(Excerpted text):
[Start of section]
Speaking to the Daily News from an uMthatha hospital, the 29-year-old said he poked the shark in the eye with his left thumb and it let go, only to come back and maul him for a second and then a third time as he punched and pushed at it in an attempt to get away.

The attack happened metres from a boat with a group of tourists on board. They watched in horror as the shark circled back to move in on Dasnois again – and again.

Craig Lambinon, of the National Sea Rescue Institute, said that the dorsal fin of a 3.5 to 4m great white was seen approaching as Dasnois made his second dive at Sugarloaf Rock, a beach in the Eastern Cape town, on Saturday.

Dasnois, a freelance photographer and the son of former Cape Times editor Alide Dasnois, moved to Port St Johns four months ago to work as a tour guide.

“It was a beautiful day and the water was clear enough that I felt safe,” he said.

He had joined NSRI volunteers Rob Nettleton and Debbie Smith who were taking a small group of tourists on a sightseeing trip by boat.

“Having recently purchased new dive equipment, Mathieu, an avid and well known spearfisherman, had asked skipper Nettleton if, while out on the water, he could take a quick dip to test his new equipment,” said the NSRI.

They were in 4m deep water at about 1.30pm when Dasnois went over the side. He was about 20m from the boat when attacked.
[End of section]
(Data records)
[Start of section]
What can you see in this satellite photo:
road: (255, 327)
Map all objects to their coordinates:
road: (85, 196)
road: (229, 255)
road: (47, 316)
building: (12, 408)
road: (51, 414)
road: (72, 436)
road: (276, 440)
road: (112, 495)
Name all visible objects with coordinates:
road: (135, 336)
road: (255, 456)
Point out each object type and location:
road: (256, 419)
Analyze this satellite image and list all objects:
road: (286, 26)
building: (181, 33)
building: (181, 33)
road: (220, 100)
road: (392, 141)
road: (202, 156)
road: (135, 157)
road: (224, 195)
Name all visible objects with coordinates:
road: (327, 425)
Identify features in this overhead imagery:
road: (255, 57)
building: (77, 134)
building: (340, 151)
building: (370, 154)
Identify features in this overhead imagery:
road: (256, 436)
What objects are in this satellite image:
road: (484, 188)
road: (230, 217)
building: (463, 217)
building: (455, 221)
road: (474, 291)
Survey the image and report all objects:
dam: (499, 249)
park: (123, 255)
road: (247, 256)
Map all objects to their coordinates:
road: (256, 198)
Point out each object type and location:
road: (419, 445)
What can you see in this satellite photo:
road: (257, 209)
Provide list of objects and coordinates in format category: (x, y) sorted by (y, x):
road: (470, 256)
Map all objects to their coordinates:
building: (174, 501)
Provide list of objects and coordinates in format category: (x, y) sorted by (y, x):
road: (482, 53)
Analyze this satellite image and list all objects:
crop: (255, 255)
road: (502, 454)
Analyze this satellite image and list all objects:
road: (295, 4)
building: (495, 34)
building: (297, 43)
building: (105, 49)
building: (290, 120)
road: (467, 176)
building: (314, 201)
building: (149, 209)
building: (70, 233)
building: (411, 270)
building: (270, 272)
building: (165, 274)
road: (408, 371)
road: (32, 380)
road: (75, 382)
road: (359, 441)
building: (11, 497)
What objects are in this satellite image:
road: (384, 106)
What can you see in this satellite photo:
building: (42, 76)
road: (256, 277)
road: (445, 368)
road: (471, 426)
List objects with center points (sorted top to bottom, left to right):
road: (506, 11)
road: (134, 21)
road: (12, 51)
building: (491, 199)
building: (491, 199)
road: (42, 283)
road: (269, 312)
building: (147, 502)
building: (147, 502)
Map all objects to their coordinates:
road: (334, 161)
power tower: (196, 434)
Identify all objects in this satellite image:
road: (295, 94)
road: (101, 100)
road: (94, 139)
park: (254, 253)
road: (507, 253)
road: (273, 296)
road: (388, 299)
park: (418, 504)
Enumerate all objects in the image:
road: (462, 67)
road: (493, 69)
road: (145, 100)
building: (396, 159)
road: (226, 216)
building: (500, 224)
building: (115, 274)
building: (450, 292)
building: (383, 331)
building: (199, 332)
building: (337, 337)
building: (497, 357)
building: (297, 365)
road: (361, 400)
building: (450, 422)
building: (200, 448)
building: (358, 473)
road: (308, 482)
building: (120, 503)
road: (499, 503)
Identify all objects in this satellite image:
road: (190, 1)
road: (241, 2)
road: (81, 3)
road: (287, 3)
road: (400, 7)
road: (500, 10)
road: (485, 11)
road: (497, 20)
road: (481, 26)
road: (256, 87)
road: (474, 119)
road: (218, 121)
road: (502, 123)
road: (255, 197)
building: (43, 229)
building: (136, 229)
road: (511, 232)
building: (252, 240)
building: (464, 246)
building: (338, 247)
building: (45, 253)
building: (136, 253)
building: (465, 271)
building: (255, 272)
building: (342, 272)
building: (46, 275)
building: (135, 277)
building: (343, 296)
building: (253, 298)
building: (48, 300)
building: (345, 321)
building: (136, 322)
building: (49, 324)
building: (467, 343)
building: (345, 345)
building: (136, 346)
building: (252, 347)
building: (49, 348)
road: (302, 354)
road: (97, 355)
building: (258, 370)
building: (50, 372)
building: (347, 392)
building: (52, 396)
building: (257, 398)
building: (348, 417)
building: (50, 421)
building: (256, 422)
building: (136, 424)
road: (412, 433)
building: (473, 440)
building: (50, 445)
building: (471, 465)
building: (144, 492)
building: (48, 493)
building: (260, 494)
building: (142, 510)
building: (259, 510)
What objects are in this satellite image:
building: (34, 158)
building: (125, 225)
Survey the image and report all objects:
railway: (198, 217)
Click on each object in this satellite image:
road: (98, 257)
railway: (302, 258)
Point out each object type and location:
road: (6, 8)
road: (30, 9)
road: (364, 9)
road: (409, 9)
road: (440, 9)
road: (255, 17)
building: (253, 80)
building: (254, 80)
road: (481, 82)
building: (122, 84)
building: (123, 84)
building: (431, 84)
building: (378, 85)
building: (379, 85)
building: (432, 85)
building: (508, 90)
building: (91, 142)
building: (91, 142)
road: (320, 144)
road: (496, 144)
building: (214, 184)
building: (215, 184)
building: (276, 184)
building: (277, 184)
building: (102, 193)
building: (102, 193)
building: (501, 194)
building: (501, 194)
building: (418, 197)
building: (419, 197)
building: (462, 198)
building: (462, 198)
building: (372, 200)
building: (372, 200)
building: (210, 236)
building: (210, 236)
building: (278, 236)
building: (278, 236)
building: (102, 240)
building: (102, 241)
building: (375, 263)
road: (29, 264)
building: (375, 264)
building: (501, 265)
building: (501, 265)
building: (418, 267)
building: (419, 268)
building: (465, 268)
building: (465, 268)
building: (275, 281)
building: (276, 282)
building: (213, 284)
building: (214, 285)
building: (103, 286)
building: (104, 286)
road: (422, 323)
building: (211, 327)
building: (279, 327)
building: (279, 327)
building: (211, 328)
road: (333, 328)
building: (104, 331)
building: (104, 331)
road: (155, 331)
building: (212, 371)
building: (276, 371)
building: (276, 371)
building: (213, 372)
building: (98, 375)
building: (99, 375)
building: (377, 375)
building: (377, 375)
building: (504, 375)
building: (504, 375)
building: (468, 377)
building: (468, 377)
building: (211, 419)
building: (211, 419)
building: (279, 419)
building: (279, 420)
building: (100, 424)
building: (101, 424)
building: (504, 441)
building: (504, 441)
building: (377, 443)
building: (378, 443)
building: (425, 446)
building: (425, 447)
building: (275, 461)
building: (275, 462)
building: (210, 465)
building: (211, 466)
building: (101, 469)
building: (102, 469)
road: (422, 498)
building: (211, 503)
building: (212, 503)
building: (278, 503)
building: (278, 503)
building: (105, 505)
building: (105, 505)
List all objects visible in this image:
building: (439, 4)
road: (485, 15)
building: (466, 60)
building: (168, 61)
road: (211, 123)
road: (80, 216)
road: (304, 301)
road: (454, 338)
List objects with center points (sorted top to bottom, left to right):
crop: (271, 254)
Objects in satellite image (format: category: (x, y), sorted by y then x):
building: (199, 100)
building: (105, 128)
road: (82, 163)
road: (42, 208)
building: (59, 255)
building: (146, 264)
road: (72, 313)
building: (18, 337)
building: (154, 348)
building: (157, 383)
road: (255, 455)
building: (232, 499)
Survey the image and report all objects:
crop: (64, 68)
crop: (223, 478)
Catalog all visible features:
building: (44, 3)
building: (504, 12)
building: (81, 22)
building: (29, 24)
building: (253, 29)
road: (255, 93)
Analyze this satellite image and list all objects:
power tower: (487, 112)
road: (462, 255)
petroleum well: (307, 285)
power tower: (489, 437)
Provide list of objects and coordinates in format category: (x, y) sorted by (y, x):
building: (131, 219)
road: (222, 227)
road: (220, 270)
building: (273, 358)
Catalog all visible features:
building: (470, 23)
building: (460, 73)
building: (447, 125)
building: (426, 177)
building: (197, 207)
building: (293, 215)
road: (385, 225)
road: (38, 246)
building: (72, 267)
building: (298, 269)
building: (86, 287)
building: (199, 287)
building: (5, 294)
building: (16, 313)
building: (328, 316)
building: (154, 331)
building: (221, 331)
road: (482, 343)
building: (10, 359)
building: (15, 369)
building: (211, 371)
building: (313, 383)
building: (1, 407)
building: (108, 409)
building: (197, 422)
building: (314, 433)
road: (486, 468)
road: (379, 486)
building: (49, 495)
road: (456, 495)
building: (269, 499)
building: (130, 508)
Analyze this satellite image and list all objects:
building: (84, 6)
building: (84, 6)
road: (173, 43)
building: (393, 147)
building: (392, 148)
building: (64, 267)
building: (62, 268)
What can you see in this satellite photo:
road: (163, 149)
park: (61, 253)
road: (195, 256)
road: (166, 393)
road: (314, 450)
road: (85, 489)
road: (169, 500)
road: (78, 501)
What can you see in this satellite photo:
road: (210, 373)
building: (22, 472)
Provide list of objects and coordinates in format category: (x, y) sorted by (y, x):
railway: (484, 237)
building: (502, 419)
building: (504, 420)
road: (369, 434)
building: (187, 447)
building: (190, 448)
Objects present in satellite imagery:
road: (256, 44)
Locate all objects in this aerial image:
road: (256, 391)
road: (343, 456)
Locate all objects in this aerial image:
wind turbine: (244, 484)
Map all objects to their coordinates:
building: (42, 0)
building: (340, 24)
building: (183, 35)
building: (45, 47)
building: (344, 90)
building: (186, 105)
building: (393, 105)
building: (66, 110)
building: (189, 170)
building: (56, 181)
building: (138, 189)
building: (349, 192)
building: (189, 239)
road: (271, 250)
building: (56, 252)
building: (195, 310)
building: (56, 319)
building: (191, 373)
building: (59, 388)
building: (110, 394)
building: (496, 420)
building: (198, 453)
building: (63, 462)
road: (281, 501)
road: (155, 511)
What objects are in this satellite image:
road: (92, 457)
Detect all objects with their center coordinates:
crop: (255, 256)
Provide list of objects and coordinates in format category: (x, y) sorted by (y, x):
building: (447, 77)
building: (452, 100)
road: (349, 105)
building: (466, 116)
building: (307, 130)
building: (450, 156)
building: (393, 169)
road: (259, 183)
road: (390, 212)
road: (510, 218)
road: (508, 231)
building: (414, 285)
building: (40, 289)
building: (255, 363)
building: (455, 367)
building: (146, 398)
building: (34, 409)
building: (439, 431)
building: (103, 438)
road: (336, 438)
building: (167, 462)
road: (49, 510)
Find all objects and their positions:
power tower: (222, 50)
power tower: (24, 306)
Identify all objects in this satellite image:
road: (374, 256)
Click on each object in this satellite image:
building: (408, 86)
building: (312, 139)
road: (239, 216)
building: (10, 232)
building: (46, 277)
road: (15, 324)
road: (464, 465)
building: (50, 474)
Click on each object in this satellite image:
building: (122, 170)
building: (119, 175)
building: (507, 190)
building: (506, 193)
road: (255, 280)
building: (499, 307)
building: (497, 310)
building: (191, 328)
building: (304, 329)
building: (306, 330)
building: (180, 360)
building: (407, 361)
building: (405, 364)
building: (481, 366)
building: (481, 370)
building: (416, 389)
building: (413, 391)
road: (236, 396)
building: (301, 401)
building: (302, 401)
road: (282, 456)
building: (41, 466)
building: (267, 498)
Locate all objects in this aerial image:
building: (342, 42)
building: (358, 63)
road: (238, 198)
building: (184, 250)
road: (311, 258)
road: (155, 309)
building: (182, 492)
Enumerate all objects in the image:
[End of section]
(About this exercise): Pick up the news report on the shark attack at Sugarloaf Rock after its last sentence and continue it.

(Task answer):
The skipper immediately turned the boat and went to his aid. Before they could get him on board, the shark breached from under Dasnois, clamped onto his foot and attempted to drag him away from the boat.

“I managed to free my foot and was pulled onto the boat,” he said.

A bleeding Dasnois was rushed to a clinic then transferred to the hospital where he the wounds on his leg and hand were stitched. He said his instinct to fight must have stopped the shark from biting off chunks of flesh. “I’m very lucky, doctors say I will make a full recovery,” he said.

Last year, Riedrich Burgstaller, a retired 66-year-old Austrian politician in Port St John’s, was the eighth person to be killed there by sharks in as many years.

In recent years only one other person survived an attack, at the infamous yet popular Second Beach.

Most of these attacks have been by bull sharks.